LES CHOSES DE SA VIE
MICHEL PICCOLI (1925-2020)
Michel Piccoli s’est éteint [dans l’Eure] le 12 mai dans les bras de sa femme Ludivine et de ses jeunes enfants Inord et Missia », a-t-il été communiqué sobrement hier matin. L’interprète fétiche de Sautet et Buñuel ne tournait plus depuis quelques années. « Problème d’assurances et de mémoire », avançait-il déjà à l’aube de ses 90 ans. Né en 1925 à Paris « par hasard et par compensation », pour « prendre la place » d’un frère mort à 3 ans, Michel Piccoli a dû, tout au long d’une enfance douloureuse, côtoyer ce fantôme avant de s’en approprier de nouveaux en montant sur les planches à 20 ans. Tremplin vers le cinéma où il débute vraiment en 1949 devant la caméra de Louis Daquin. La rencontre avec Romy Schneider sur Les Choses de la vie en 1969, début de sa longue collaboration avec Claude Sautet, est l’un des points d’orgue de sa carrière qui le vit tourner sous la direction de JeanPierre Melville, René Clément, Peter Ustinov, Alfred Hitchcock, Costa-Gavras, Jacques Brel, Louis Malle, Jacques Demy, Agnès Varda, Manoel de Oliveira, Marco Ferreri, Leos Carax ou encore le Niçois Bertrand Bonello.

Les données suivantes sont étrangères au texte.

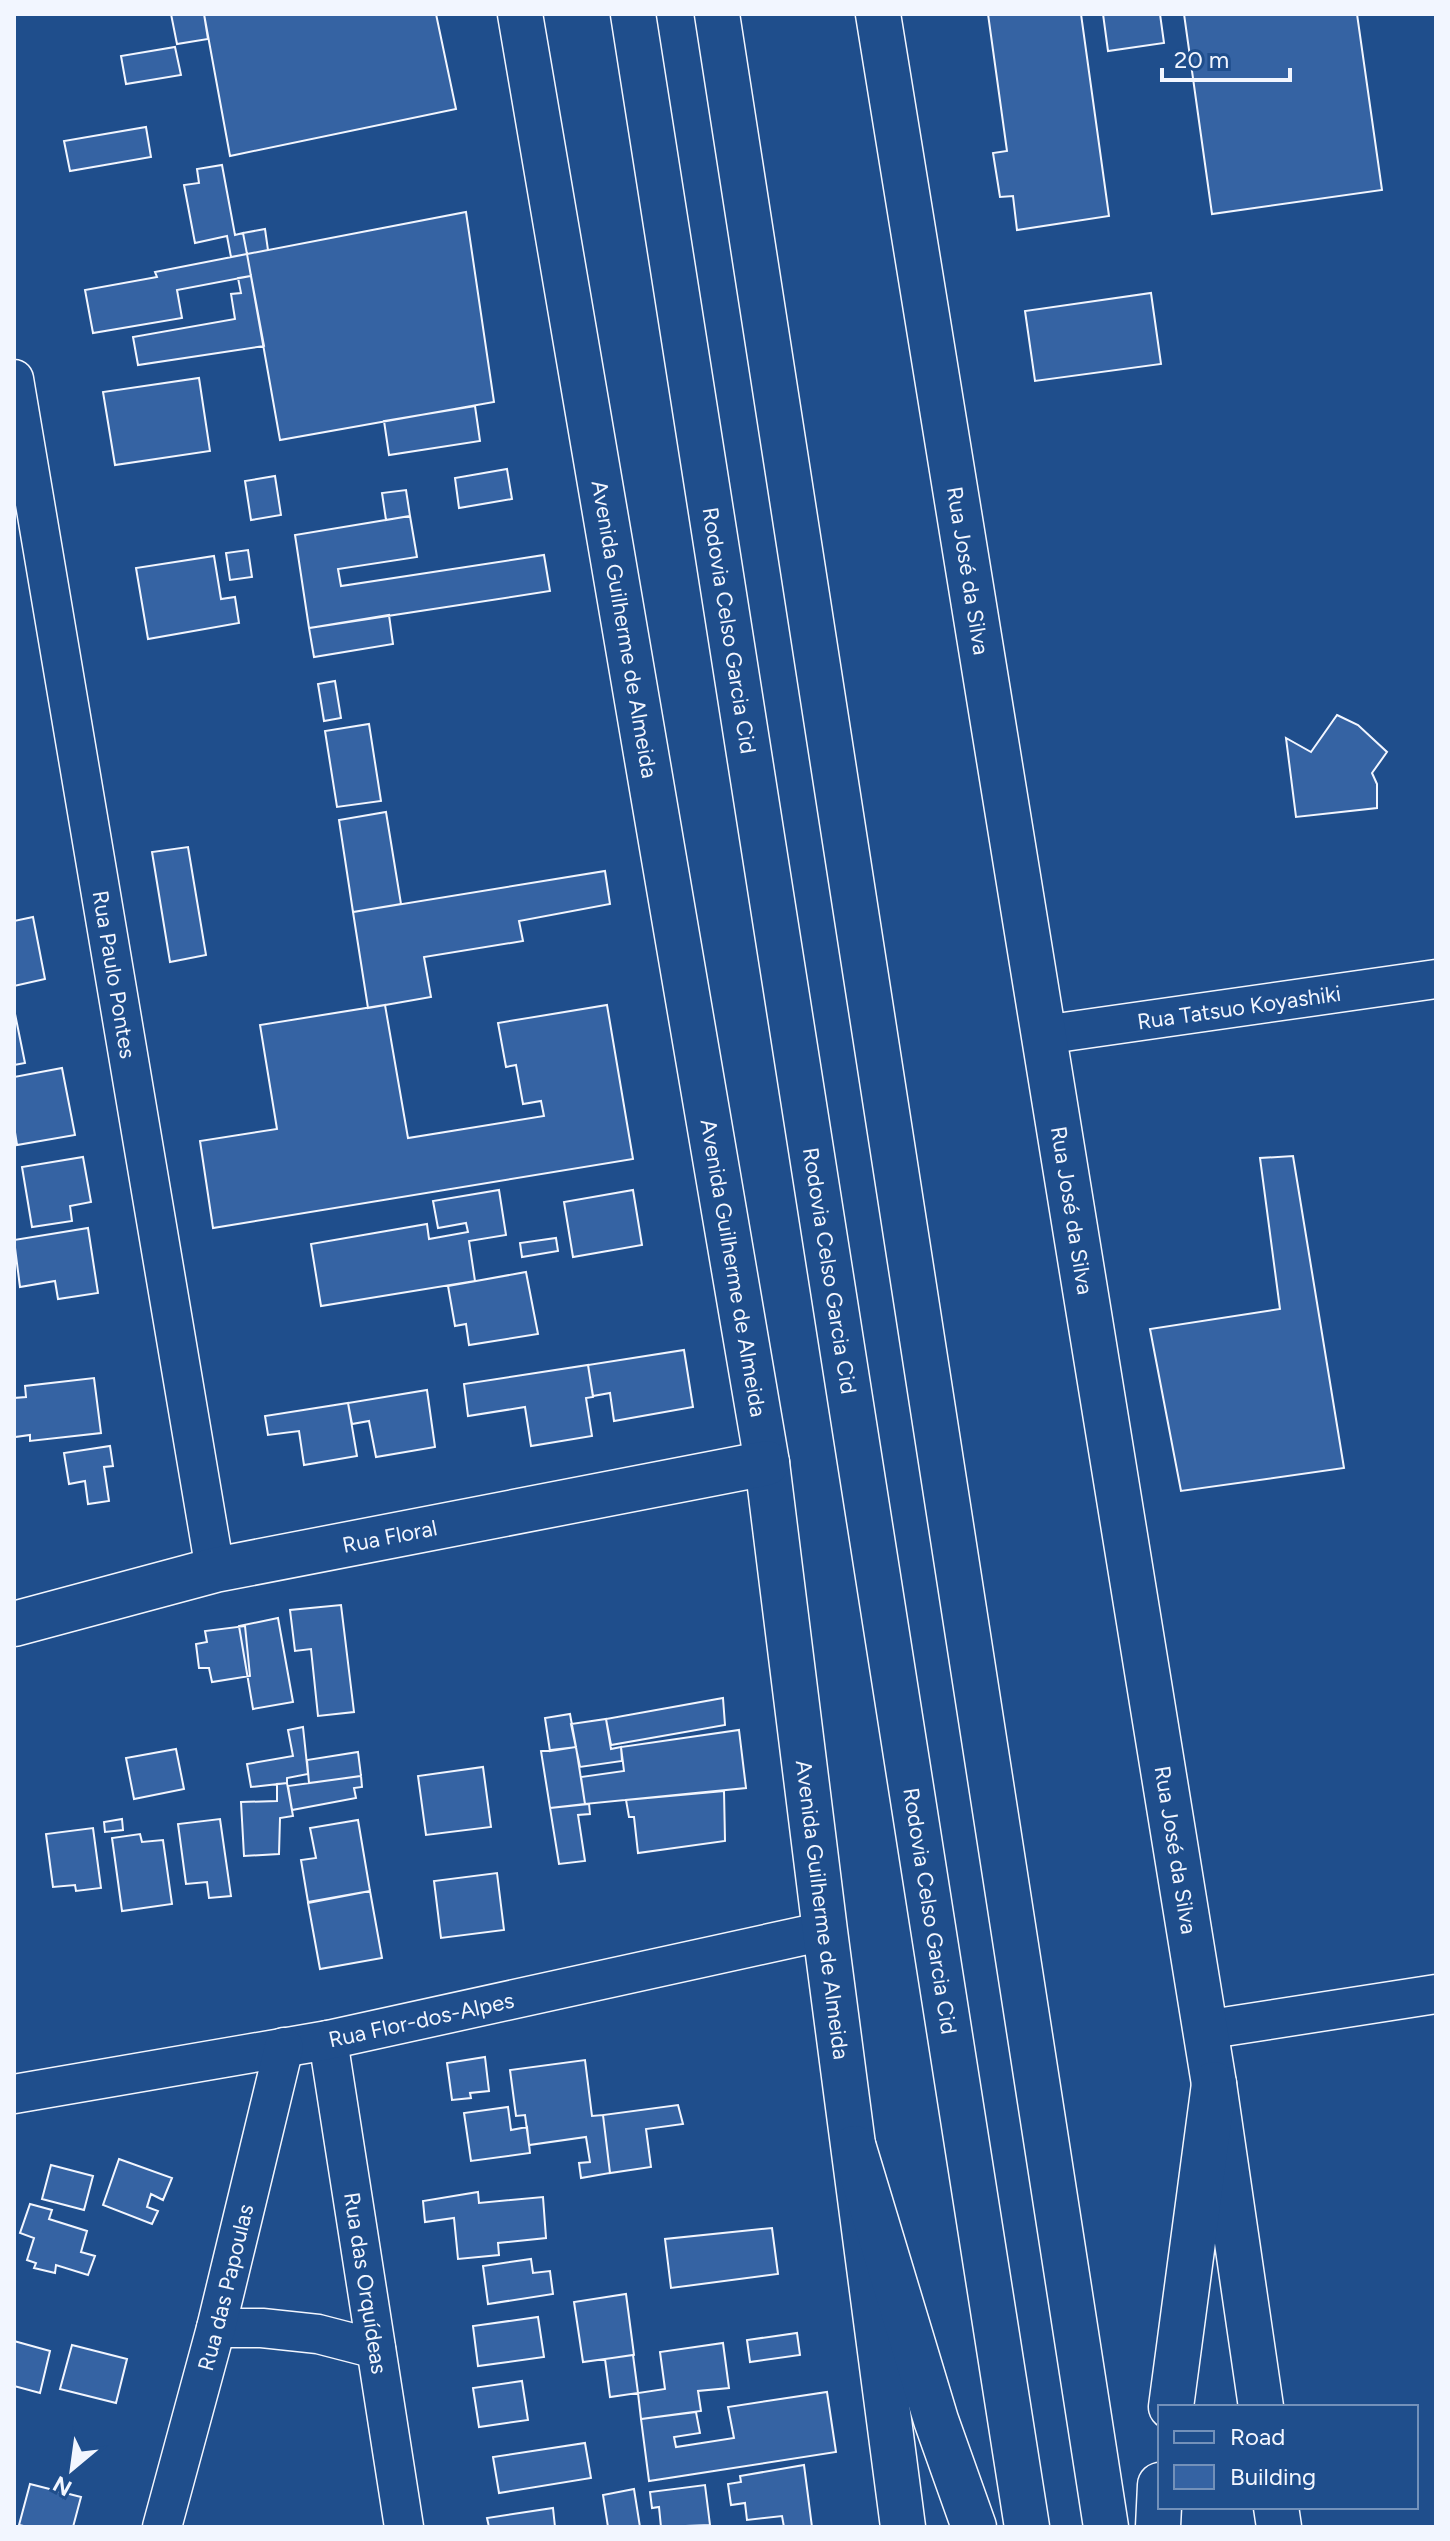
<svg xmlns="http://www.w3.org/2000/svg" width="1450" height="2541" viewBox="0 0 1450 2541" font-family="Figtree,sans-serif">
	<rect width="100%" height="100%" fill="#1f4e8c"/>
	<path fill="#3563a3" stroke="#f2f6ff" stroke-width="2" d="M166 14H204L208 39 177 44 171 14Z
		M204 14H436L456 109 230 156Z
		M988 14H1081L1109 216 1017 230 1013 196 1000 197 993 153 1007 151Z
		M1103 14H1160L1164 43 1108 51Z
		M1184 14H1357L1382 190 1212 214Z
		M175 47 181 75 126 84 121 56Z
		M146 127 151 157 70 171 64 141Z
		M222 165 235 235 243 233 247 254 231 257 227 236 195 243 184 185 199 183 197 169Z
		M466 212 494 402 280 440 247 254Z
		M265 229 268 250 247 254 243 233Z
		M247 254 251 276 177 290 182 318 93 333 85 290 157 277 155 272Z
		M251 276 264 346 138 365 133 337 235 319 231 294 241 293 238 278Z
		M1151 293 1161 364 1035 381 1025 311Z
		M199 378 210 451 115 465 103 392Z
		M475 406 480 441 389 455 384 421Z
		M507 469 512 499 459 508 455 478Z
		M275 476 281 515 251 520 245 481Z
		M406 490 410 516 386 520 382 493Z
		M410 516 417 557 338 569 341 586 544 555 550 591 309 628 295 535Z
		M248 550 252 577 230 580 226 553Z
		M214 556 221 599 235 597 239 623 148 639 136 568Z
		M389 615 393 644 314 657 309 628Z
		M335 681 341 718 324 721 318 684Z
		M1337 715 1358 725 1387 752 1372 773 1377 784V808L1296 817 1286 738 1311 752Z
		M369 724 381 801 337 807 325 731Z
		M386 812 401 904 353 912 339 820Z
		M188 847 206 955 170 962 152 852Z
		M605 871 610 904 519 921 523 941 424 957 431 997 368 1008 353 912Z
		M33 917 45 979 14 986V921Z
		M385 1005 408 1138 544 1116 541 1101 523 1104 516 1065 506 1067 498 1023 607 1005 633 1159 213 1228 200 1141 277 1129 260 1025Z
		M14 1009 25 1063 14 1065Z
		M62 1068 75 1135 17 1145 14 1126V1077Z
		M1293 1156 1344 1468 1181 1491 1150 1329 1280 1309 1260 1158Z
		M83 1157 91 1202 70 1206 72 1221 32 1227 22 1167Z
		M499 1190 506 1235 469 1241 475 1281 321 1306 311 1244 427 1224 429 1239 468 1232 466 1223 438 1228 433 1201Z
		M633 1190 642 1245 573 1257 564 1202Z
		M88 1228 98 1293 58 1299 55 1281 20 1287 14 1240Z
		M556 1238 558 1251 522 1257 520 1243Z
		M526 1272 538 1334 469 1345 466 1324 455 1326 448 1286Z
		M684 1350 693 1407 614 1421 610 1393 593 1396 588 1365Z
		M588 1365 593 1397 586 1398 592 1436 531 1446 525 1407 468 1416 464 1384Z
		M94 1378 101 1433 30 1441V1435L15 1437 14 1398 26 1397 25 1386Z
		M427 1390 435 1447 376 1457 369 1421 352 1424 348 1403Z
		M348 1403 357 1456 304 1465 299 1431 268 1435 265 1416Z
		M110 1446 113 1466 104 1467 109 1501 88 1504 85 1481 69 1484 64 1453Z
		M341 1605 354 1712 318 1716 311 1649 295 1651 290 1610Z
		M278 1618 293 1702 253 1709 239 1626Z
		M245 1626 250 1676 212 1682 209 1668H199L196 1644 207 1642 205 1631Z
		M723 1698 725 1725 611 1745 606 1719Z
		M570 1714 576 1747 550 1751 545 1718Z
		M606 1719 611 1749 621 1747 622 1761 580 1767 571 1724Z
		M303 1727 308 1774 287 1778V1783L251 1787 247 1764 293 1756 288 1730Z
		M739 1730 746 1788 585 1804 581 1777 624 1771 621 1747Z
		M576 1747 585 1804 550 1808 541 1751Z
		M176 1749 184 1789 134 1799 126 1758Z
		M358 1752 361 1776 309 1783 307 1760Z
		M483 1767 491 1827 426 1835 418 1776Z
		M361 1776 362 1787 354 1788 356 1798 292 1810 288 1786Z
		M287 1783 293 1816 280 1818 279 1854 244 1856 241 1802 277 1801V1784Z
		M724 1791 725 1841 638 1853 634 1817H629L626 1800Z
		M589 1804 590 1814 578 1815 585 1861 559 1864 550 1808Z
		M122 1819 123 1830 105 1832 104 1822Z
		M220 1819 231 1896 209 1898 207 1882 186 1884 178 1824Z
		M358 1820 370 1891 308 1902 301 1860 316 1858 310 1828Z
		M93 1828 101 1888 76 1891 75 1885 53 1887 46 1834Z
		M140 1834 142 1842 163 1840 172 1904 122 1911 112 1838Z
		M497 1873 504 1930 441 1938 434 1881Z
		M370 1891 382 1958 320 1969 308 1903Z
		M485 2057 489 2091 470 2093 471 2098 452 2100 447 2063Z
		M585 2060 592 2116 603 2115 610 2173 581 2178 579 2163 590 2162 586 2137 529 2145 525 2115 516 2116 510 2070Z
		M678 2105 683 2124 646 2129 651 2167 610 2173 603 2115Z
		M508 2107 511 2130 527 2127 530 2153 471 2161 464 2113Z
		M119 2159 172 2178 163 2200 151 2194 147 2207 158 2211 152 2224 103 2205Z
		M51 2165 93 2176 84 2210 42 2199Z
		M478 2192 479 2203 543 2197 546 2238 498 2243 499 2255 458 2259 454 2218 425 2222 423 2201Z
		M30 2204 52 2210 49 2219 87 2231 81 2252 95 2256 88 2275 56 2265 55 2273 34 2268 36 2263 27 2260 34 2238 20 2233Z
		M772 2228 778 2274 671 2288 665 2239Z
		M531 2259 533 2273 550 2271 553 2294 488 2304 483 2266Z
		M626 2294 634 2355 583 2362 574 2302Z
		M538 2317 544 2357 478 2366 473 2326Z
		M797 2333 800 2355 750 2362 747 2340Z
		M14 2341 50 2351 40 2393 14 2386Z
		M723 2343 729 2388 698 2391 701 2411 641 2419 638 2393 665 2389 660 2352Z
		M72 2345 127 2359 116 2403 60 2389Z
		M633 2355 638 2393 610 2397 605 2359Z
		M522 2381 528 2420 479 2427 473 2388Z
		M827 2392 836 2452 649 2481 641 2419 696 2412 700 2433 674 2437 676 2447 734 2438 728 2407Z
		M585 2443 591 2478 499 2493 493 2457Z
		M804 2465 812 2527H784L782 2516 747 2520 745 2503 731 2505 728 2484 741 2482 740 2476Z
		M30 2484 81 2497 73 2527H28L19 2525Z
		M705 2485 710 2525 661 2527 659 2507 652 2508 650 2492Z
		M634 2489 640 2527H608L603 2495Z
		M553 2508 555 2527H489L487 2518Z"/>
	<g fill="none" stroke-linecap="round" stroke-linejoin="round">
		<g stroke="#f2f6ff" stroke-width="41">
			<g id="street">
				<path id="s1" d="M14 379 215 1570"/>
				<path id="s2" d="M1043 1035 1436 979"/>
				<path d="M1204 2030 1436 1994"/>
				<path id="s3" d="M328 2040 404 2527"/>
				<path id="s4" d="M14 2094 328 2040 825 1931"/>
				<path d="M216 2328H262L318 2334 376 2349"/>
				<path id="s5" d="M162 2527 216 2328 284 2047"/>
			</g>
		</g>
		<g stroke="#f2f6ff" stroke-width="47">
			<g id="secondary">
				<path id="s6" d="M520 14 767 1463 825 1931 903 2527"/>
				<path id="s7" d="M878 14 1214 2084 1261 2407"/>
				<path id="s8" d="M14 1624 215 1570 767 1463"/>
				<path d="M1276 2507 1279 2527"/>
			</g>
		</g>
		<g stroke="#f2f6ff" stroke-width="47">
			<g id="highway">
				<path id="s9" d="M633 14 1027 2527"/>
				<path d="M717 14 1106 2527"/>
				<path d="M854 2148 936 2420 974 2527"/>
				<path d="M1171 2407 1214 2084"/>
				<path d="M1158 2527 1160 2485"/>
			</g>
		</g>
		<use href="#street" stroke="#1f4e8c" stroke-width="38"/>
		<use href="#secondary" stroke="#1f4e8c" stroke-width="44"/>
		<use href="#highway" stroke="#1f4e8c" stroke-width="44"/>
	</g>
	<g text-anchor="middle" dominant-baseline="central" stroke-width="6" stroke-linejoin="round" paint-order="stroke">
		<g font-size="22" fill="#f2f6ff" stroke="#1f4e8c">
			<text stroke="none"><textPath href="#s7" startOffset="564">Rua José da Silva</textPath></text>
			<text stroke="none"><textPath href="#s6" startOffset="624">Avenida Guilherme de Almeida</textPath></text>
			<text stroke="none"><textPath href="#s9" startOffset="624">Rodovia Celso Garcia Cid</textPath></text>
			<text stroke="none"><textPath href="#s1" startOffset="604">Rua Paulo Pontes</textPath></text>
			<text stroke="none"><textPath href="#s2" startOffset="198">Rua Tatsuo Koyashiki</textPath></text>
			<text stroke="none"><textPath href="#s7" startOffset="1212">Rua José da Silva</textPath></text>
			<text stroke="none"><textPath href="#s6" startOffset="1272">Avenida Guilherme de Almeida</textPath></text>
			<text stroke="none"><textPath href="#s9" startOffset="1272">Rodovia Celso Garcia Cid</textPath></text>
			<text stroke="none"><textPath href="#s8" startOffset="386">Rua Floral</textPath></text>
			<text stroke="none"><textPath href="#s7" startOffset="1860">Rua José da Silva</textPath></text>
			<text stroke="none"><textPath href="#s6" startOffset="1920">Avenida Guilherme de Almeida</textPath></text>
			<text stroke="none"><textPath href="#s9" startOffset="1920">Rodovia Celso Garcia Cid</textPath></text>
			<text stroke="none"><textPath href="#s4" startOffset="414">Rua Flor-dos-Alpes</textPath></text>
			<text stroke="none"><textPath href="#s3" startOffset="246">Rua das Orquídeas</textPath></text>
			<text stroke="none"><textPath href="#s5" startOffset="248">Rua das Papoulas</textPath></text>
		</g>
	</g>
	<rect width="1450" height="2541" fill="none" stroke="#f2f6ff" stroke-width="32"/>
	<rect x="1158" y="2405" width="260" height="104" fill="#1f4e8c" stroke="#7391ba" stroke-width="2"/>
	<rect x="1174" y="2431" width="40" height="12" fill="#1f4e8c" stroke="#7391ba" stroke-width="2"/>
	<text x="1230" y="2445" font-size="24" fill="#f2f6ff">Road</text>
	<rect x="1174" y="2465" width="40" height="24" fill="#3563a3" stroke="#7391ba" stroke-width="2"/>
	<text x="1230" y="2485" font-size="24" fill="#f2f6ff">Building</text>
	<g transform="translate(72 2469) rotate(209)" stroke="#1f4e8c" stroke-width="6" paint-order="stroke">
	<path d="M0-6L14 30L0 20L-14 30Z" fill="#f2f6ff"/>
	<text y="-12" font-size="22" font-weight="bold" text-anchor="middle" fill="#f2f6ff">N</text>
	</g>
	<path d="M1162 68v12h128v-12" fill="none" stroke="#f2f6ff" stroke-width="4"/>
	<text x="1174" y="68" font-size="24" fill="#f2f6ff" stroke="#1f4e8c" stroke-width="6" paint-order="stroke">20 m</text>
</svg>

People de gauche à Saint-Tropez
Un parcours qui n’éluda pas Saint-Tropez. Le petit village jet-set étant largement au menu des réjouissances de cet homme de gauche côté privé comme public. Tout particulièrement dans les années 60-70. Le 28 mai 1967, l’acteur s’alignait ainsi au bras de Juliette Gréco parmi les invités de la soirée inaugurale de l’Hôtel Byblos, dont la marraine n’est autre que Brigitte Bardot. Si la première fut son épouse [lire par ailleurs], la seconde compta aussi largement puisqu’elle fut sa partenaire majeure dans Le Mépris. De son propre aveu, c’est grâce à ce film de Godard qu’il se révèle en 1963. «Au début des années 1960, je n’existais pas », avait-il coutume de trancher. Un an plus tard, c’est au tour du couple Piccoli-Deneuve de s’illustrer sur les plages ramatuelloises dans La Chamade d’Alain Cavalier, adapté du roman d’une habituée des lieux, Françoise Sagan. Lorsqu’on l’avait rencontré pour sa dernière venue cannoise en 2011 [lire par ailleurs], difficile de déchiffrer la combinaison des rouages alors en mouvement dans cette tête d’artiste intellectuel qui s’exprimait d’une voix hésitante. « Pour être honnête, je pourrais dire c'est fini : terminer là, avec Nanni Moretti, c'est parfait, ça suffit », certifiait-il alors. Idem sur ses dernières envies de théâtre. « Pour tout vous dire, j'espère juste que Luc Bondy [acteur-metteur en scène, il succéda à Olivier Py à la direction du théâtre de l'Odéon en 2012, ndlr] fasse appel à moi. Ce serait une très belle fin », souriait-il derrière ses paupières lourdes.
« La mort, je m’en fous »
Lorsqu’on lui demandait pourquoi sempiternellement conclure comme s’il parlait à sa tombe, il monologuait sans dramatiser la scène. « La mort, je m'en fous ! Je suis vieux mais je ne me sens pas encore vieux. C'est égoïste et très bêta de dire ça, j'espère juste mourir sans souffrances. Et comme je ne suis pas croyant, je n'ai pas à me poser la question de savoir si oui ou non je vais monter au ciel. Il n'y aura personne pour me juger ! ». À défaut de divinité, les astres ont, semble-t-il, exaucé Michel Piccoli, disparu à 94 ans des suites d’un accident vasculaire cérébral.